Prep Time 30 minutes
Cook Time 16 minutes
Total Time 46 minutes
Servings: 4 servings
Course: Dinner, Lunch, Salad
Cuisine: American, Healthy
Calories: 450

Ingredients
  

For the Chicken Marinade
  • 1.2 pounds boneless skinless chicken breast Can be substituted with turkey or tofu for a vegetarian option.
  • 2 tablespoons olive oil Can be swapped with avocado oil for a different flavor.
  • 1 lime lime (juiced) Lemon juice can work in a pinch.
  • 1 teaspoon chili powder Experiment with paprika for a smokier flavor.
  • 1 teaspoon smoked paprika Regular paprika can be used, but you’ll miss that smokiness.
  • 1 teaspoon ground cumin Coriander can be a suitable substitute.
  • ½ teaspoon garlic powder Regular garlic can be used if you prefer fresh.
  • Kosher salt and ground pepper Essential for seasoning; adjust according to preference.
For the Dressing
  • ¾ cup plain Greek yogurt Dairy-free yogurt can be a great alternative.
  • 2 teaspoons hot sauce of choice Omit if you prefer a milder flavor.
  • 2 teaspoons maple syrup or honey Agave syrup can replace honey if desired.
  • 1 clove garlic (minced) Use garlic powder if fresh isn’t available.
For the Salad
  • 6 cups romaine lettuce (chopped) Swap with spinach or kale for a different green.
  • ½ cup green onions (sliced) Replace with shallots for a milder flavor.
  • cup curly parsley (chopped) Substitute with cilantro for a different herb profile.
  • 1 red bell pepper red bell pepper (diced) Any color bell pepper or cucumbers can be used.
  • 1 large avocado (chopped) Omit for a lighter salad or replace with cubed mango for sweetness.
  • ¼ cup roasted pumpkin seeds Nuts like almonds can also work well.
  • 1 jalapeño jalapeño (seeded and diced) Omit if you’re looking to keep it mild.
  • 1 ½ cups corn (fresh or frozen and thawed) Black beans can also add texture in a pinch.

Method
 

Preparation
  1. Place the boneless skinless chicken breast into a Ziploc bag.
  2. Add olive oil, lime juice, chili powder, smoked paprika, ground cumin, garlic powder, and seasoned salt and pepper.
  3. Seal the bag and thoroughly massage the marinade into the chicken.
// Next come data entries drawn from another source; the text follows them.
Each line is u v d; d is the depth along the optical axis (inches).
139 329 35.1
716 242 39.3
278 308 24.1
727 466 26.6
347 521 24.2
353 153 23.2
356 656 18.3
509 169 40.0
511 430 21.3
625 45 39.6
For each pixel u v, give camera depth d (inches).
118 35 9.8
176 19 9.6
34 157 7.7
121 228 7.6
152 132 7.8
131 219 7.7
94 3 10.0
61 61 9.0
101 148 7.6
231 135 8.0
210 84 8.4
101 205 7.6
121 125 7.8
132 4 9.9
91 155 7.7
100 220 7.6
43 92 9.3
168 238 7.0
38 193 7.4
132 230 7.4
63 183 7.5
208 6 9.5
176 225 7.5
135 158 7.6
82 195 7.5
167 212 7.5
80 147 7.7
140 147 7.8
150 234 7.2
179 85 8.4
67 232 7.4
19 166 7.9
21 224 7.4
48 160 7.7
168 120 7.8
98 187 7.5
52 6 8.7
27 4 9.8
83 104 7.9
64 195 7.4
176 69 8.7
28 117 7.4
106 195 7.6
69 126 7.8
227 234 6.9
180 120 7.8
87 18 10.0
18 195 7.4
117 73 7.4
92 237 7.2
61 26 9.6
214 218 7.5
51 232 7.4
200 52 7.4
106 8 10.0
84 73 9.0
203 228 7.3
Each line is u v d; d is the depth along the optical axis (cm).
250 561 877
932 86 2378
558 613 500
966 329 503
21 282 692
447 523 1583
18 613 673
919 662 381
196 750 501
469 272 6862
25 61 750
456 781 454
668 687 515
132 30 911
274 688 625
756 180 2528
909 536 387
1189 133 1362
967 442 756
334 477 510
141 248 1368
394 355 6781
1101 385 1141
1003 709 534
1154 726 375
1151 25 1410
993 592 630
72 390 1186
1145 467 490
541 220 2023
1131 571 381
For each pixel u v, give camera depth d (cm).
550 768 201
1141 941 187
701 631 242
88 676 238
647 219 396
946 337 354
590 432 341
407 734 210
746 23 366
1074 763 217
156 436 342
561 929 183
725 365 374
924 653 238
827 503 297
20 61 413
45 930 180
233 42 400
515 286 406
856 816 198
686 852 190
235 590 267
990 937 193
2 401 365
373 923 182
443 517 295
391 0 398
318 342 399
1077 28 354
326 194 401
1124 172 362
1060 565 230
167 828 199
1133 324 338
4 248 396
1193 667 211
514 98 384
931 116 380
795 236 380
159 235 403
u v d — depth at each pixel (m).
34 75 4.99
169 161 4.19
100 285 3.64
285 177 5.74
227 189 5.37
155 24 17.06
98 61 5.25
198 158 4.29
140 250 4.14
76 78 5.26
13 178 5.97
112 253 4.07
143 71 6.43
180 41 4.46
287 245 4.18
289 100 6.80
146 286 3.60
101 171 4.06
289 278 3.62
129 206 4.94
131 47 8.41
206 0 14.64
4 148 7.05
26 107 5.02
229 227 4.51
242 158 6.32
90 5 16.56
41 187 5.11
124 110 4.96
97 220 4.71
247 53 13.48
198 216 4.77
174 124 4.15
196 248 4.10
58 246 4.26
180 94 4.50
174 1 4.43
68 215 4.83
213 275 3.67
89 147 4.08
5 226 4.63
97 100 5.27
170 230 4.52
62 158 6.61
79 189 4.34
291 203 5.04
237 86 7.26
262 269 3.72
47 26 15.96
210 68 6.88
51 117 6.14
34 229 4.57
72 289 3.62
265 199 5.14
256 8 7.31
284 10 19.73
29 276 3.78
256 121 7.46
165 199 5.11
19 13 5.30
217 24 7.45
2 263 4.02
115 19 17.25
Refrigerate for at least 30 minutes—or overnight for maximum flavor.
Make the Dressing
  1. In a small bowl or jar, combine Greek yogurt, lime juice, hot sauce, maple syrup or honey, minced garlic, and a good pinch of salt and pepper.
  2. If it’s too thick, add 2-4 tablespoons of water to reach your desired consistency. Refrigerate until ready to use.
Cooking
  1. Preheat your grill or grill pan over medium-high heat. Add a touch of oil to prevent sticking.
  2. Grill the marinated chicken for 6-8 minutes per side, or until it reaches an internal temperature of 165°F.
  3. Once cooked, let it rest for a few minutes before chopping into bite-sized pieces.
Assembly
  1. In a large bowl, combine chopped romaine lettuce, green onions, parsley, red bell pepper, jalapeño, corn, avocado, and roasted pumpkin seeds.
  2. Add the chopped chicken atop the salad and finish with generous dollops of the dressing. Toss everything together gently to combine.
  3. Serve immediately and savor each bite!

Notes

Prepare ingredients ahead of time for a quick meal. This salad stands beautifully on its own but can be complemented with warm tortillas or crusty bread. Store leftovers in an airtight container in the refrigerator for 2-3 days.